Petinggi Ikhwanul Muslimin: Warga Yahudi harus kembali ke Mesir
Merdeka.com - Wakil Ketua Partai Kebebasan dan Keadilan (PKK) Ikhwanul Muslimin, Essam al-Erian, dua hari lalu mengatakan dirinya meminta agar warga Mesir keturunan Yahudi telah pindah ke Israel kembali ke Mesir.
"Saya memanggil kepada seluruh warga Mesir keturunan Yahudi agar kembali ke kampung mereka," kata Essam saat diwawancarai stasiun televisi asal Mesir Dream TV, seperti dilansir surat kabar Haaretz, Minggu (30/12).
Dia mengatakan orang Yahudi harus menolak hidup di bawah tekanan dan rezim rasisme di Israel yang justru menodai orang Yahudi lantaran dianggap telah melakukan kejahatan terhadap kemanusiaan.
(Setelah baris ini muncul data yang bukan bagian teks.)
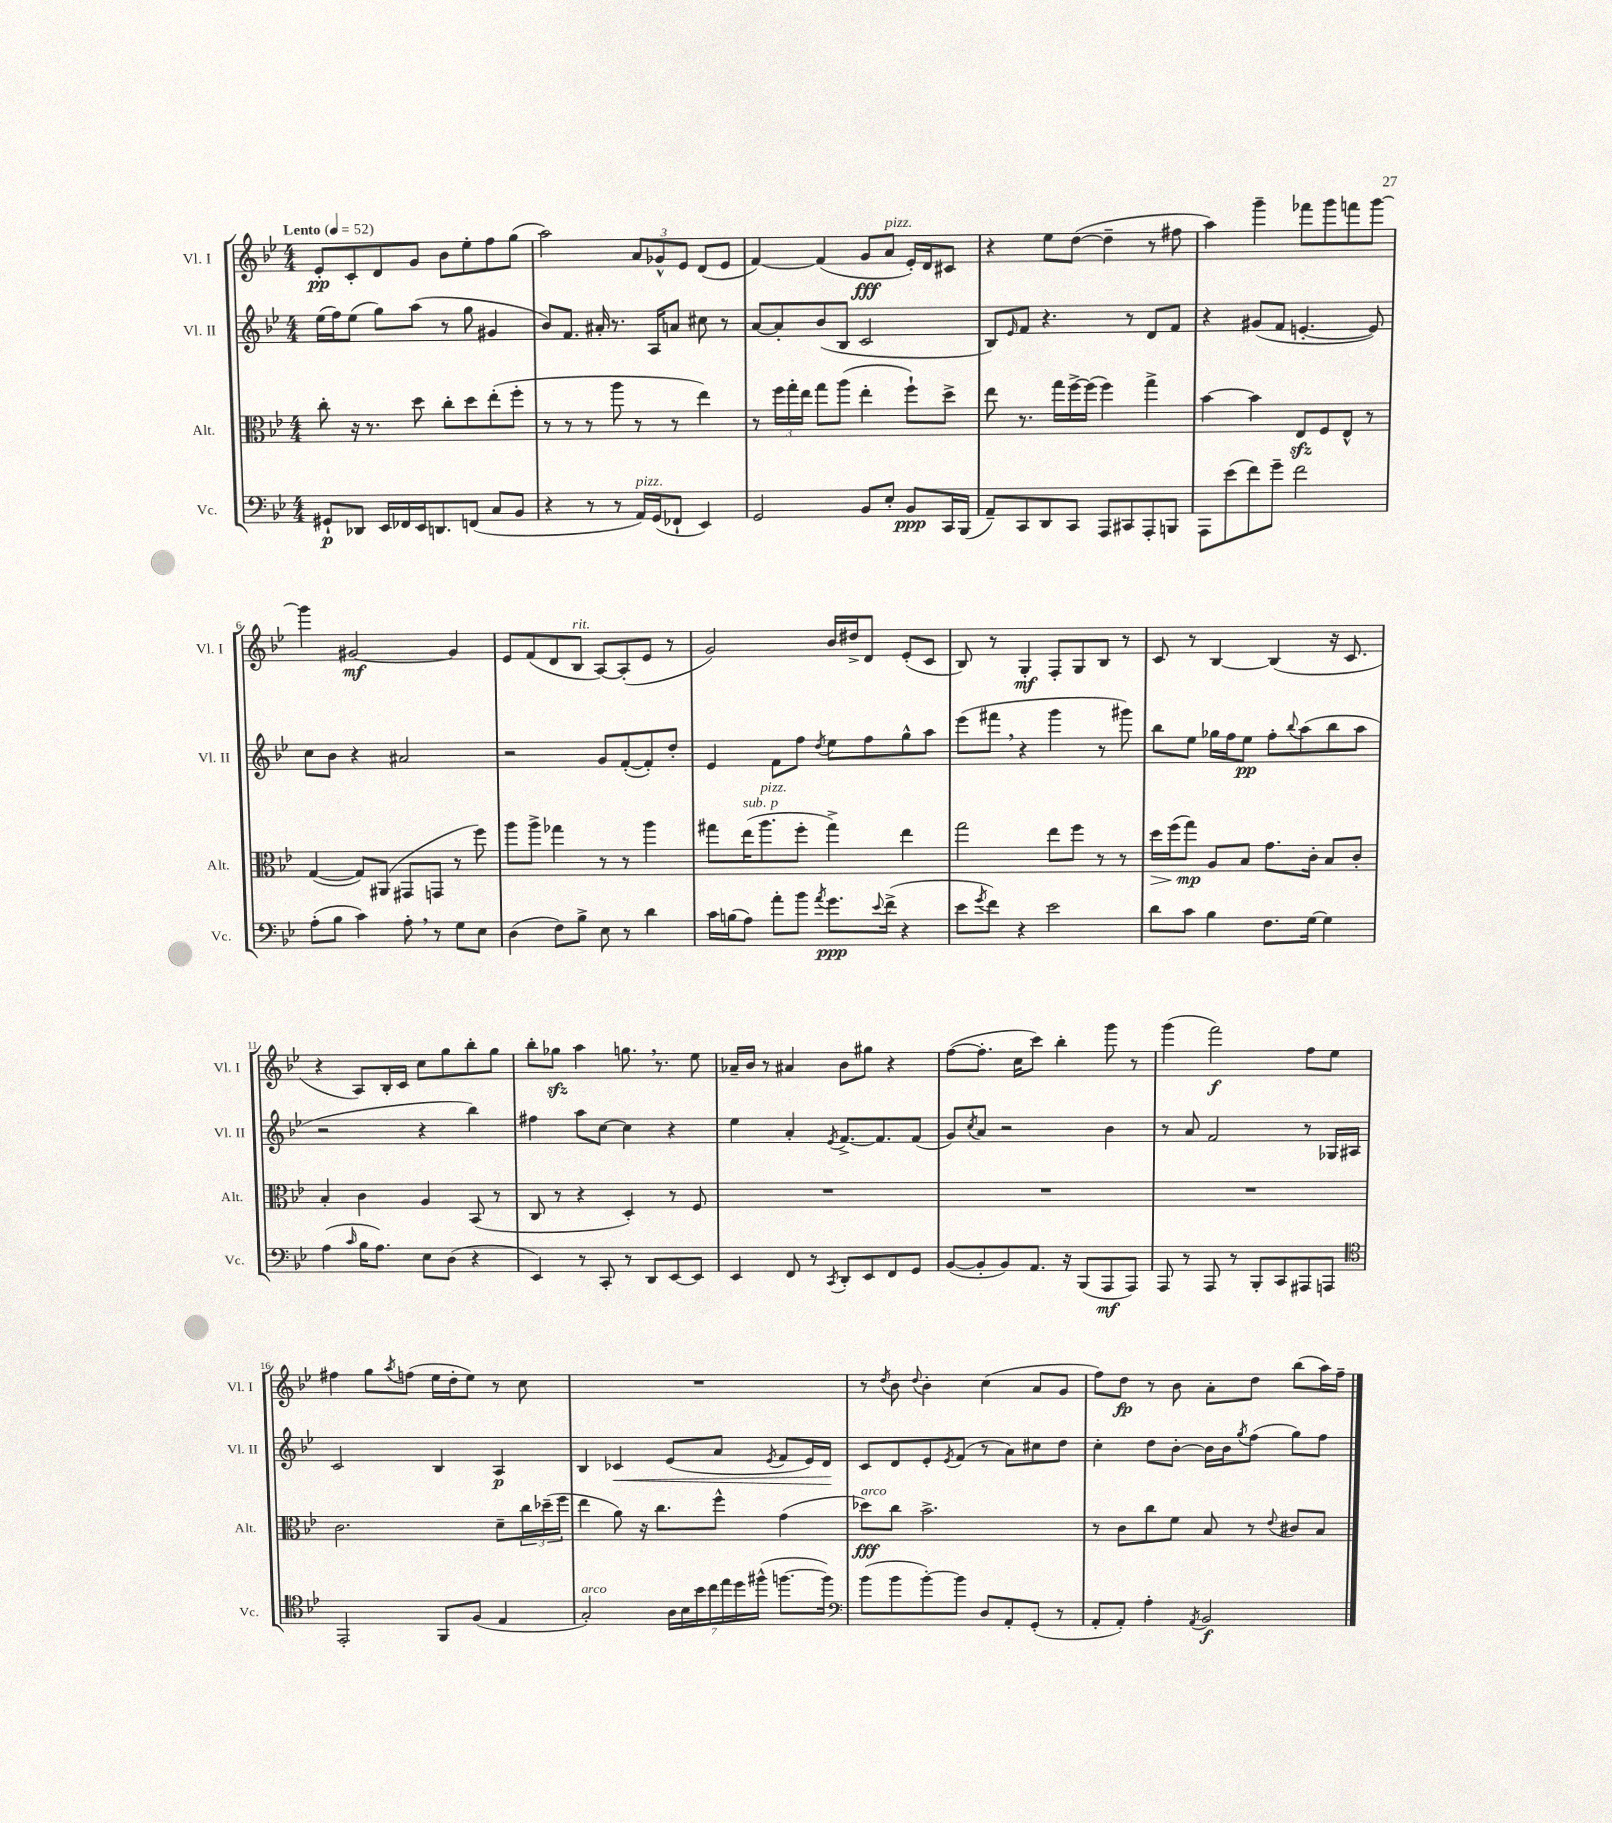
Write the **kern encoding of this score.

**kern	**kern	**kern	**kern
*staff4	*staff3	*staff2	*staff1
*clefF4	*clefC3	*clefG2	*clefG2
*k[b-e-]	*k[b-e-]	*k[b-e-]	*k[b-e-]
*M4/4	*M4/4	*M4/4	*M4/4
*MM52	*MM52	*MM52	*MM52
8GG#`/L	8cc'\	(16ee-\LL	8e-'/L
.	.	16ff\J)	.
8DD-/J	16r	(8ee-\J	8c'/
.	8.r	.	.
16EE-/LL	.	8gg\L)	8d/
16FF-/	.	.	.
16EE-/J	8dd\	(8aa\J	8g/J
8.DD/	.	.	.
.	8cc'\L	8r	8b-\L
(8FF/J	8dd\	8gg\	8ee-'\
8C/L	(8ee-'\	4g#/	8ff\
8BB-/J	8ff'\J	.	(8gg\J
=	=	=	=
4r	8r	8b-/L)	2aa\)
.	8r	8.f/J	.
8r	8r	.	.
.	.	16a#'/	.
8r	8aa\	8.r	.
16AA/LL)	8r	.	12a/L
(16GG/J	.	16A/LK	.
.	.	.	12g-^^/
8FF-`/J	8r	8a/J	.
.	.	.	12e-/J
4EE-/)	4ee-\)	8cc#\	(8d/L
.	.	8r	8e-/J
=	=	=	=
2GG/	8r	[8a/L	[4f/)
.	24ff\LL	8a'/]	.
.	24gg'\	.	.
.	24ee-\JJ	.	.
.	8gg\L	(8b-/	(4f/]
.	(8aa\J	8B-/J	.
8BB-/L	4ee-'\	2c/	8g/L
8E-'/J	.	.	8a/J
8BB-/L	8ff`\L)	.	16e-'/LL)
.	.	.	16d/J
16CC/L	8dd^\J	.	8c#/J
(16BBB-/JJ	.	.	.
=	=	=	=
8AA~/L)	8ee-\	8B-/L)	4r
.	.	16qqe-/	.
8CC/	8.r	8f/J	.
8DD/	.	4.r	8ee-\L
.	16gg\LL	.	.
8CC/J	[16ff^\	.	([8dd\J
.	(16ff\]JJ	.	.
8AAA/L	4ff\)	.	4dd~\]
8CC#/	.	8r	.
8AAA'/	4gg^\	8d/L	8r
8BBB/J	.	8f/J	8ff#\
=	=	=	=
8AAA\L	[4b-\	4r	4aa\)
(8e-\	.	.	.
8f\)	4b-\]	(8g#/L	4ggg~\
8g~\J	.	8f/J	.
2f\	8E-/L	[4.e'/	8fff-\L
.	8F/	.	8ggg\
.	8E-^^/J	.	8fff\
.	8r	8e/])	[8ggg\J
=	=	=	=
(8A'\L	([4G/	8cc\L	4ggg\]
8B-\J	.	8b-\J	.
4c\)	8G/]L)	4r	[2g#/
.	(8AA#/J	.	.
8A'\	8GG#/L	2a#/	.
8r	8GG/J	.	.
8G\L	8r	.	4g#/]
8E-\J	8ff\)	.	.
=	=	=	=
(4D\	8aa\L	2r	8e-/L
.	8aa^\J	.	(8f/
8F\L)	4gg-\	.	8d/
8B-^\J	.	.	8B-/J
8E-\	8r	8g/L	[8A/L)
8r	8r	([8f'/	(8A'/]
4d\	4aa\	8f'/])	8e-/J
.	.	8dd'/J	8r
=	=	=	=
16c\LL	8gg#\L	4e-/	2g/)
(16B\J	.	.	.
8A\J)	(16ee-\K	.	.
.	8.aa\	.	.
8a'\L	.	8f\L	.
8b-\J	8ff'\J	8ff\J	.
8qa/	.	8qdd/	.
8.g\L	4gg#^\)	8ee-\L	16b-/LL
.	.	.	16dd#^/J
.	.	8ff\	8d/J
8qqe-/	.	.	.
(16f^\Jk	.	.	.
4r	4ee-\	8gg^^\	(8e-'/L
.	.	8aa\J	8c/J
=	=	=	=
8e-\L	2gg\	(8eee-\L	8B-/)
8qg/	.	.	.
8f\J)	.	8fff#\J	8r
4r	.	4r	4G'/
2e-\	8ee-\L	4ggg\	8F'/L
.	8ff\J	.	8G/
.	8r	8r	8B-/J
.	8r	8ggg#\)	8r
=	=	=	=
8d\L	16dd\LL	8bb-\L	8c/
.	(16ff\J	.	.
8c\J	8gg\J)	8ee-\J	8r
4B-\	8A/L	16gg-\LL	[4B-/
.	.	16ff\J	.
.	8B-/J	8ee-\J	.
8.F\L	8.g\L	8ff'\L	(4B-/]
.	.	8qqbb-/	.
.	.	(8aa\	.
[16G\Jk	16c'\Jk	.	.
4G\]	8B-/L	8bb-\	16r
.	.	.	8.c/
.	8c'/J	8aa\J	.
=	=	=	=
(4A\	4B-'/	2r	4r
16qqc/	.	.	.
16B-\LK	4c\	.	8A/L)
8.A\J)	.	.	.
.	.	.	16B-'/L
.	.	.	16c/JJ
8E-\L	4A/	4r	8cc\L
(8D\J	.	.	8gg\
4r	(8BB-/	4bb-\)	8bb-'\
.	8r	.	8gg\J
=	=	=	=
4EE-/)	8C/	4ff#\	8bb-'\L
.	8r	.	8gg-\J
8r	4r	8aa\L	4aa\
8CC'/	.	[8cc\J	.
8r	4D'/)	4cc\]	8.gg\
8DD/L	.	.	.
.	.	.	8.r
[8EE-/	8r	4r	.
8EE-/]J	8F/	.	8ee-\
=	=	=	=
4EE-/	1r	4ee-\	16a-~/LL
.	.	.	16b-/JJ
.	.	.	8r
8FF/	.	4a'/	4a#/
8r	.	.	.
8qCC/	.	8qe-/	.
8DD'/L	.	[8.f^/L	8b-\L
8EE-/	.	.	8gg#\J
.	.	8.f/]	.
8FF/	.	.	4r
8GG/J	.	(8f/J	.
=	=	=	=
([8BB-/L	1r	8g/L)	([8ff\L
.	.	8qcc/	.
8BB-'/]	.	8a/J	8.ff'\]J
8BB-/)	.	2r	.
.	.	.	16cc\LK
8.AA/J	.	.	8ccc\J)
.	.	.	4bb-'\
16r	.	.	.
(8BBB-/L	.	.	.
8AAA/	.	4b-\	8ggg\
8AAA/J)	.	.	8r
=	=	=	=
8AAA/	1r	8r	(4ggg\
8r	.	8a/	.
8AAA/	.	2f/	2fff\)
8r	.	.	.
8BBB-'/L	.	.	.
8CC/	.	.	.
8AAA#/	.	8r	8ff\L
8AAA/J	.	16G-/LL	8ee-\J
.	.	16A#/JJ	.
=	=	=	=
*clefC4	*	*	*
2EE-'/	2.c\	2c/	4ff#\
.	.	.	8gg\L
.	.	.	8qaa/
.	.	.	(8ff\J
8FF/L	.	4B-/	16ee-\LL
.	.	.	16dd'\J
(8F/J	.	.	8ee-\J)
4E-/	8d~\L	4A/	8r
.	24cc\L	.	8cc\
.	(24dd-~\	.	.
.	24ff\JJ	.	.
=	=	=	=
2G'/)	4ee-\	4B-/	1r
.	8a\)	4c-/	.
.	16r	.	.
.	8.cc\L	.	.
28A\LL	.	(8e-/L	.
28B-\	.	.	.
28b-\	.	.	.
28cc\	.	.	.
.	8ff^^\J	8a/J	.
28ee-\	.	.	.
28dd\	.	.	.
(28ff#^^\JJ	.	.	.
.	.	8qe-/	.
[8.ff\L	(4g\	8f/L	.
.	.	16e-/L)	.
16ff\]Jk)	.	16d/JJ	.
=	=	=	=
*clefF4	*	*	*
(8b-\L	8dd-\L)	8c/L	8r
.	.	.	8qdd/
8b-\	8cc\J	8d/	8b-\
.	.	.	8qqdd/
[8b-'\)	2.b-^\	8e-'/	4b-'\
.	.	8qe-/	.
8b-\]J	.	(8f/J	.
8D/L	.	8r	(4cc\
8AA'/	.	8a\L)	.
(8GG'/J	.	8cc#\	8a/L
8r	.	8dd\J	8g/J
=	=	=	=
8AA'/L	8r	4cc'\	8ff\L)
8AA'/J)	8c\L	.	8dd\J
4A'\	8cc\	8dd\L	8r
.	8f\J	[8b-'\J	8b-\
8qAA/	.	.	.
2BB-/	8B-/	16b-\]LL	8a'\L
.	.	16b-\J	.
.	.	8qgg/	.
.	8r	(8ff\J	8dd\J
.	8qqe-/	.	.
.	8c#/L	8gg\L)	(8bb-\L
.	8B-/J	8ff\J	16aa\L)
.	.	.	16ff~\JJ
==	==	==	==
*-	*-	*-	*-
"Kenapa Gamal Abdul Nasser (mantan presiden Mesir) harus mengusir mereka (Yahudi) dari Mesir. Akibatnya mereka berpartisipasi dalam pendudukan tanah Arab," ujar Essam. Dia menambahkan pemerintah Mesir tidak boleh melarang siapa pun ingin kembali ke Mesir dan dengan begitu warga Yahudi berhak memperoleh tanahnya kembali.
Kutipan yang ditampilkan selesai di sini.